NA JANELA DO MEU QUARTO
(PEQUENAS CRÔNICAS DO COTIDIANO)
Noite de sábado, quietude,meditações...
Eis-me aqui a ruminar algumas lembranças.
Sempre tive o hábito de dormir muito tarde e na solidão de meu quarto, no tempo de minha mocidade, um rádio a pilha era meu fiel companheiro daquelas noites insones.
Rádio Difusora de Porto Alegre - época das rádios AM - e Paul Young esbanjando "Everytime you go away", sucesso de então.
Era um tempo de sonhos e incertezas, de amores (platônicos, alguns), de olhar-se no espelho e sonhar com aquilo que desejava-se ser e conformar-se com a unica certeza da "belezura" daquilo que dispunha-se para o momento.
Smpre fui muito vaidoso e adorava auto analisar-me via espelho do meu quarto.
Depois eu abria a janela e punha-me em contemplação.Os perfis escurecidos do arvoredo, as poucas casas do meu bairro,mergulhadas no silêncio das madrugadas, céus borrifados de estrelas e vez e outra algum sonhador singrando as trevas com um assobio nos lábios.Nada se via naqueles negrumes de noite, ouvia-se ! Tão somente o assobio.Melodioso algumas vezes, em outras...Nem tanto.Era a paisagem que descortinava-se à minha frente.
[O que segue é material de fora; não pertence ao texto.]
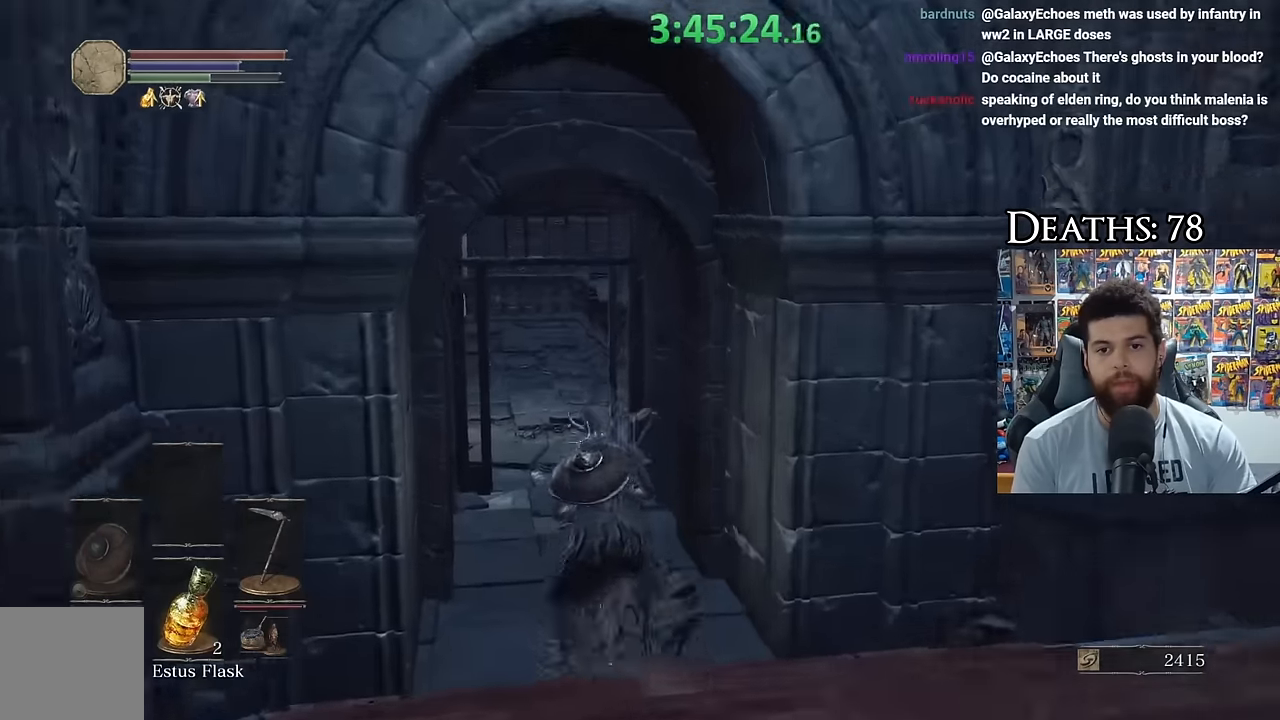
{"buttons": ["B"], "left_stick": "up", "right_stick": "center", "events": [[467, "right_stick", "center"]]}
Eu estático !... Feito um zumbi, sorvendo os mistérios da escuridão.
Paul Young pelas ondas do rádio provocando-me um turbilhão de pensamentos.
Era eu, uma estranha solidão mergulhada na janela.
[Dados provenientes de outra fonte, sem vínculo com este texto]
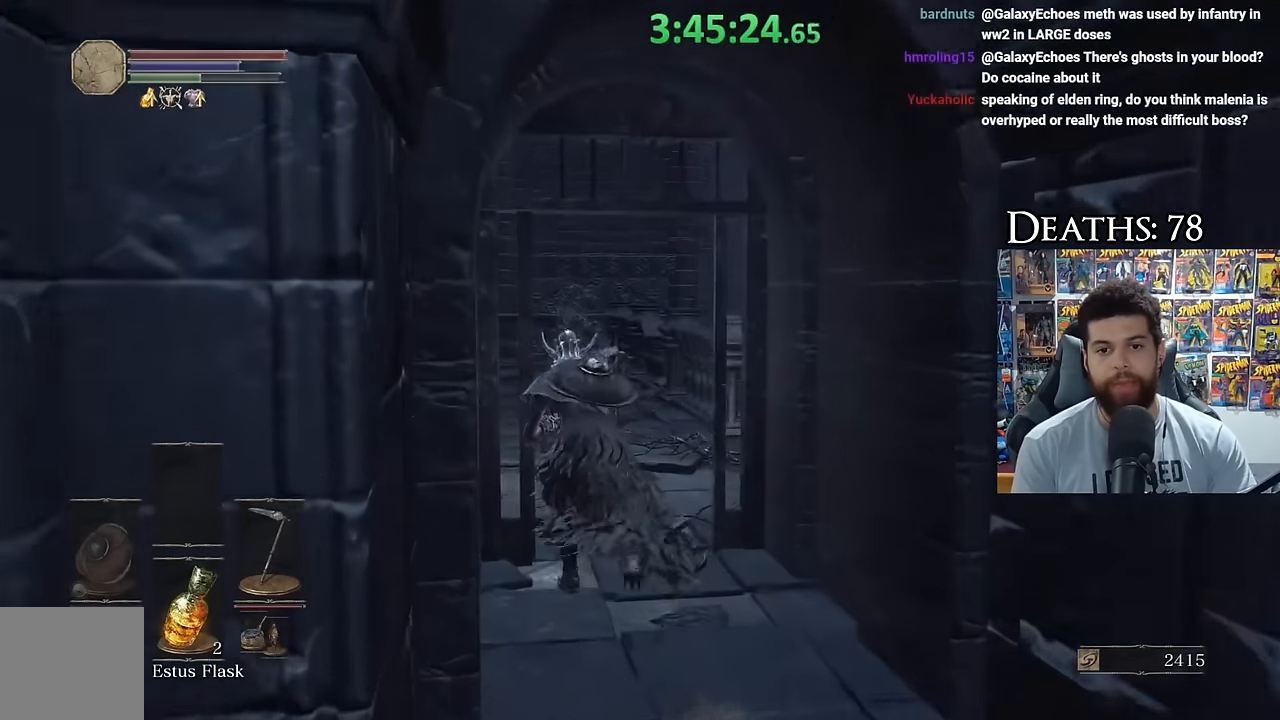
{"buttons": ["B"], "left_stick": "up", "right_stick": "left", "events": [[384, "right_stick", "left"]]}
Depois, vencido pelo cansaço eu entregava-me a um sono profundo e a manhã seguinte me encontrava alegre e cheio de planos,indo para o trabalho.
Agora, diante da luz do monitor, ouso sonhar com aquela minha janela, com aquela emissora de rádio que não mais existe, com aquele rapaz que adorava "Everytime you go away" e eu o deixei um dia perdido lá pelas bandas da rua do Fomento.
A música que ouço neste momento, é de gosto duvidoso e vem de um show ao vivo num restaurante proximo.
Uma estranha melancolia leva-me para uma das janelas da casa em que hoje moro. Anêmicos fachos de luz escorrem das luminárias e alguns carros cruzam apressados à minha frente.
Tudo tão monótono !...
A luzinha colorida de um avião entremea-se entre as poucas estrelas desta noite de sábado.
Um casal de namorados, sob um céu ligeiramente carrancudo, percorre o trecho de minha rua e eu os sigo até o momento em que são abduzidos pela primeira esquina.
Volto os olhos para o céu e deixo-me abduzir pela luz - agora bem distanciada - do avião noturno.
Fico imaginando as vidas, os sonhos e destinos que recheiam aquela nave.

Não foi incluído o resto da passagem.